Кстати, формально в уставе комсомола не сказано, что ты должен быть обязательно атеистом; там написано: «бороться с религиозными предрассудками». Мы, верующие, боремся с ними с гораздо большим энтузиазмом, чем атеисты: атеистам наплевать, а нам неприятно, когда есть религиозные предрассудки.

Из учителей с благодарностью вспоминаю двух–трех человек. В четвертом классе была пожилая учительница, разведенная. Мы всегда к ней ходили домой — у нас там был клуб «Совершенно Знаменитых Капитанов». Она как–то растворилась в этих детях. Это на всю жизнь осталось.

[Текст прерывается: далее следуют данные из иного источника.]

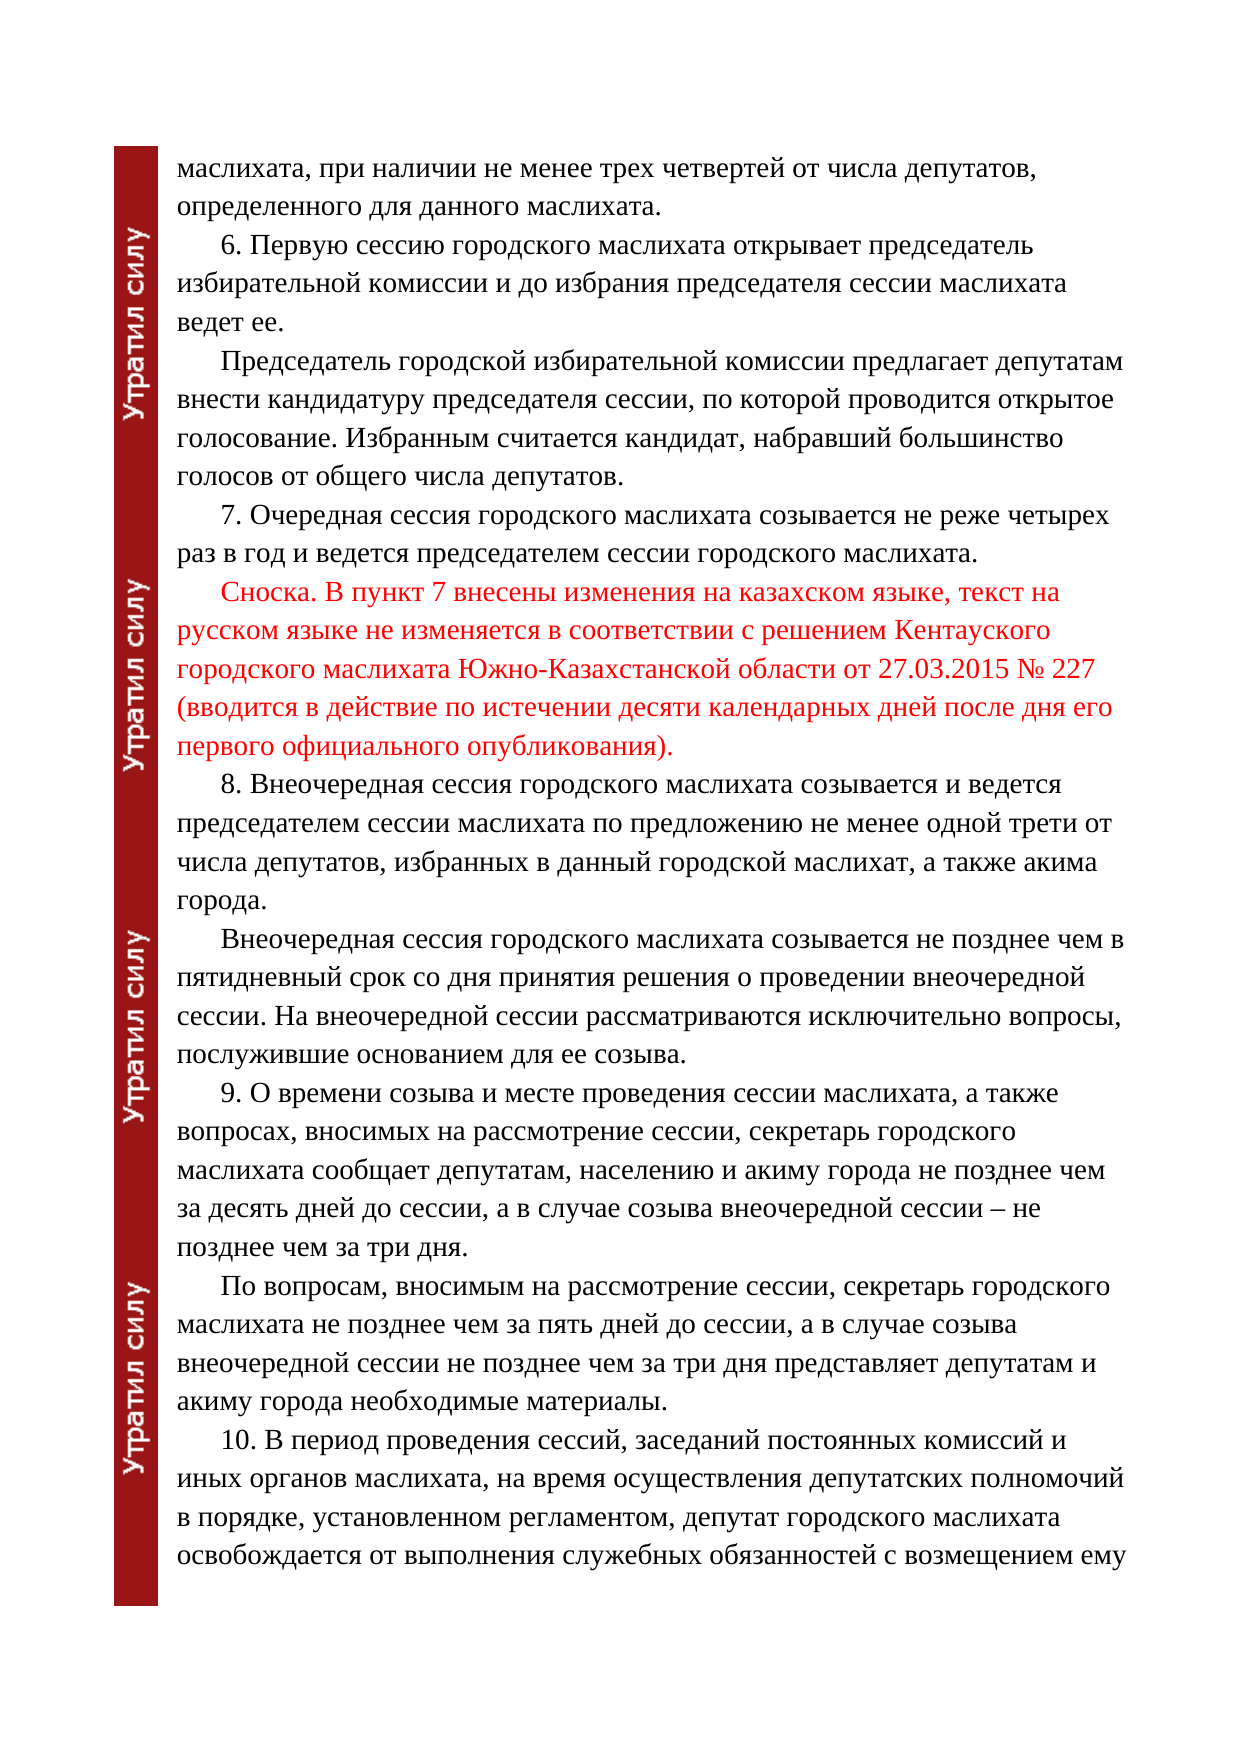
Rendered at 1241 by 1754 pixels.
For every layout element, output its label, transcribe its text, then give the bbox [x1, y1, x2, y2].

Я их всех водил в церковь, вместе с ней, во главе. Но это было недолго. Потом она мне сказала: «А ты знаешь, Алик, я в церковь перестала ходить». И я почему–то счел неудобным спросить ее: почему? Я понял, что это скорее из страха. Тогда было неопределенное время, сталинское; неизвестно было вообще, куда повернет колесо истории. Все–таки она продолжала собирать ребят.

Я кончил школу в год смерти Сталина и сказал себе, что моя профессия любая, только учителем не быть: трудно, чтобы тебя так ненавидели — потому что мы все ненавидели учителей, и им тяжело было с нами.

Ученики 4-го класса с учительницей Анной Степановной (?), которую с благодарностью вспоминал Александр

Но все–таки из нашей школы вышли Тарковский и Вознесенский, которые учились на класс старше; младше меня был будущий священник Александр Борисов. Еще кое–кто: очень известный кардиолог Серегин, который работает в Институте Вишневского; арабист–востоковед Озолин (с ним мы в одном классе учились). А так, от школы — ничего, кроме негативных воспоминаний. Учился я без особого энтузиазма, было неинтересно.

У меня были учителя другие, не в школе; у меня были живые примеры, живое общение с людьми, которые были ровесниками моих родителей. Это люди, которые в то время прошли уже через лагеря, через все. И я, будучи ребенком, общался с ними, наблюдал, беседовал, видел. На них и воспитывался.

Страницы тетради с сатирической поэмой о школе «Шесть богатырей»

Александр, Павел, Мария Куприянова (дочь о. Бориса Васильева) и Елена Семеновна на даче под Москвой (ст. Отдых)

Группа вооповцев (Александр в центре). День птиц в Московском зоопарке. 1952 г.